Takami wasn’t shy about killing off his 13-year-old subjects in grisly fashion. Incredibly consistent throughout the series, Masayuki Taguchi’s illustrations of the characters’ individual fates are excruciatingly detailed. Even in its monochromatic depiction, the meticulousness of the horrific wounds will cause you to flinch each and every time. While there is a striking realism to the gory depictions, it is in the facial expressions where Taguchi’s art excels. The sadness in the characters’ eyes is palpable.
The story’s violence is only matched by its stellar characterization. Takami deftly manages to make each of his characters (dozens of them, may I remind you) more than fodder for gruesome murder, instilling personality and, at the very least, motive to their actions. While the reader mostly follows a boy, Shuya, as he searches for and tries to protect his love interest, every student is given time to develop.

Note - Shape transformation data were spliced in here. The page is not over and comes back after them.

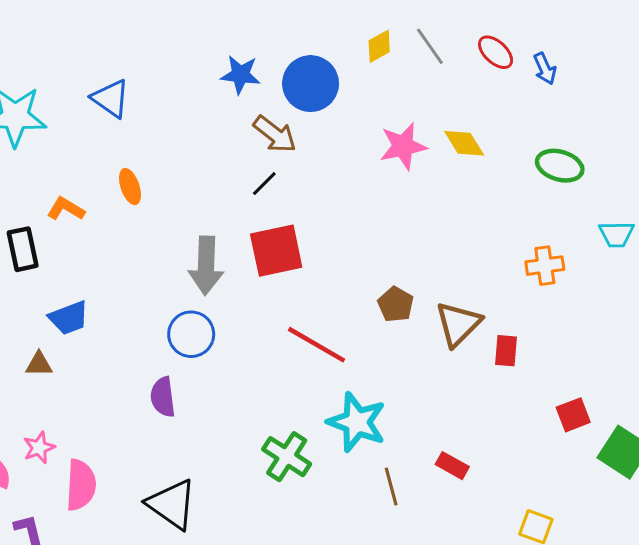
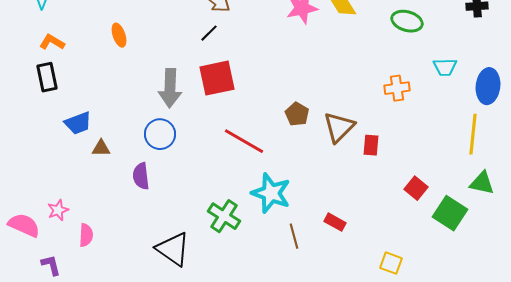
orange L-shape: (66, 209) -> (52, 42), moved
brown triangle: (39, 364) -> (101, 148), moved
red square: (573, 415) -> (416, 188), turned -30
pink semicircle: (81, 485) -> (86, 235), size x0.7
black triangle: (172, 504) -> (173, 249), moved

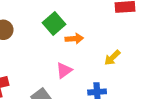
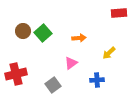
green square: (54, 23) -> (43, 33), moved

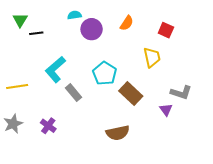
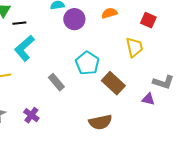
orange semicircle: (127, 23) -> (109, 13), turned -140
cyan L-shape: (55, 69) -> (24, 48), moved
purple triangle: (166, 110) -> (148, 99), turned -40

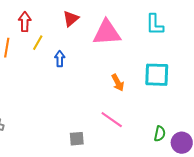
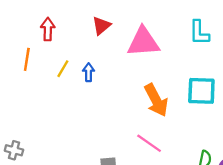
yellow line: (38, 43) -> (63, 69), moved
orange arrow: (118, 83) -> (156, 100), size x1.6

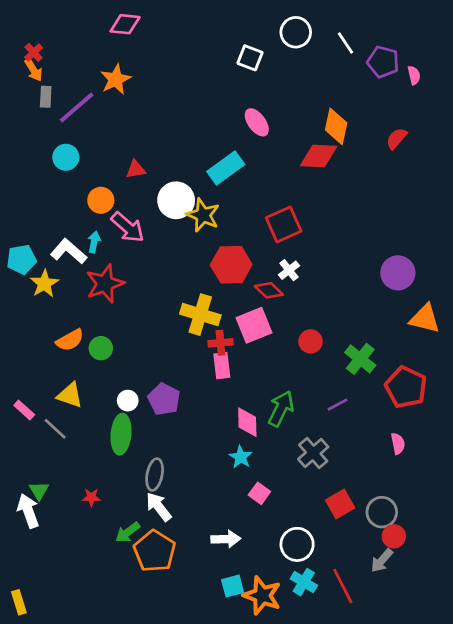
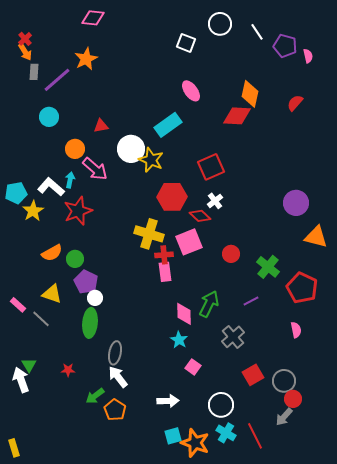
purple pentagon: (164, 399) -> (86, 282), moved
orange pentagon: (155, 551) -> (115, 410), size x0.7

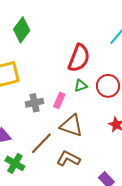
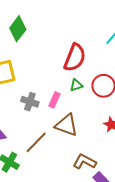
gray cross: (35, 103) -> (30, 102), turned 30
brown L-shape: (68, 159) -> (85, 162), moved

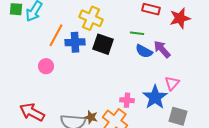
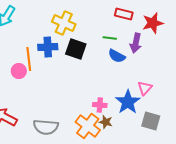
orange line: (56, 35) -> (29, 59), moved, turned -35
purple arrow: (162, 49) -> (136, 43), moved, turned -126
brown star: (91, 117) -> (106, 122), moved

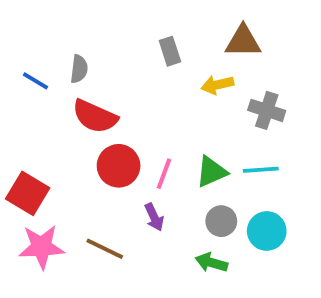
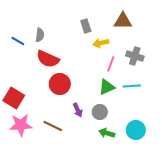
yellow arrow: (217, 85) -> (101, 43), moved
pink line: (164, 174) -> (111, 64), moved
gray circle: (221, 221) -> (100, 112), moved
cyan circle: (267, 231) -> (136, 130), moved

Cliques naturally form or reform, while some groups eagerly hunt down classmates they just particularly don’t care for; these are high school students after all. Others hole up in what they believe to be safe houses, hoping against hope that someone finds a way out of the competition. Conversely, rather than wait it out, there are a few who actively search for methods to circumvent their circumstances and fervently try to take the fight to those overseeing and regulating the competition.
Then there are the lone wolves, the most dangerous and efficient of participants whose killer or survival instincts trigger. One girl uses her sexual guile to get close to her prey before offing them (be aware that, in addition to the horrific gore, there is some very uncomfortable sex and nudity here). Another student finds that he’s just a natural born killer who just so happened to excel at darn near everything before his class was chosen for the competition.
Further, two of the participants are past competition “winners” who have been put through this hell before. While one was dragged back into the game, the other is a sociopath who volunteered for this year’s battle just for the sport of it.
You witness how these people react to their circumstances and you logically wonder how it is you might behave under similar conditions. The diversity of attitudes and actions that the characters take in light of the situation ensure that there is at least one character that the reader will agree with, and thus, be attached to and relate to.
This gives weight to each student’s death, no matter how small of a character they were. This is where Battle Royale shines. If you’ve read The Hunger Games, Battle Royale can be accurately described as the mature-audiences-only version that pulls no punches in any aspect of its storytelling. Surely, its display of violence and death is both clever and unflinchingly brutal, but it is in the exploration of instinctive human nature and in the nuance of burgeoning relationships that makes the story so memorable.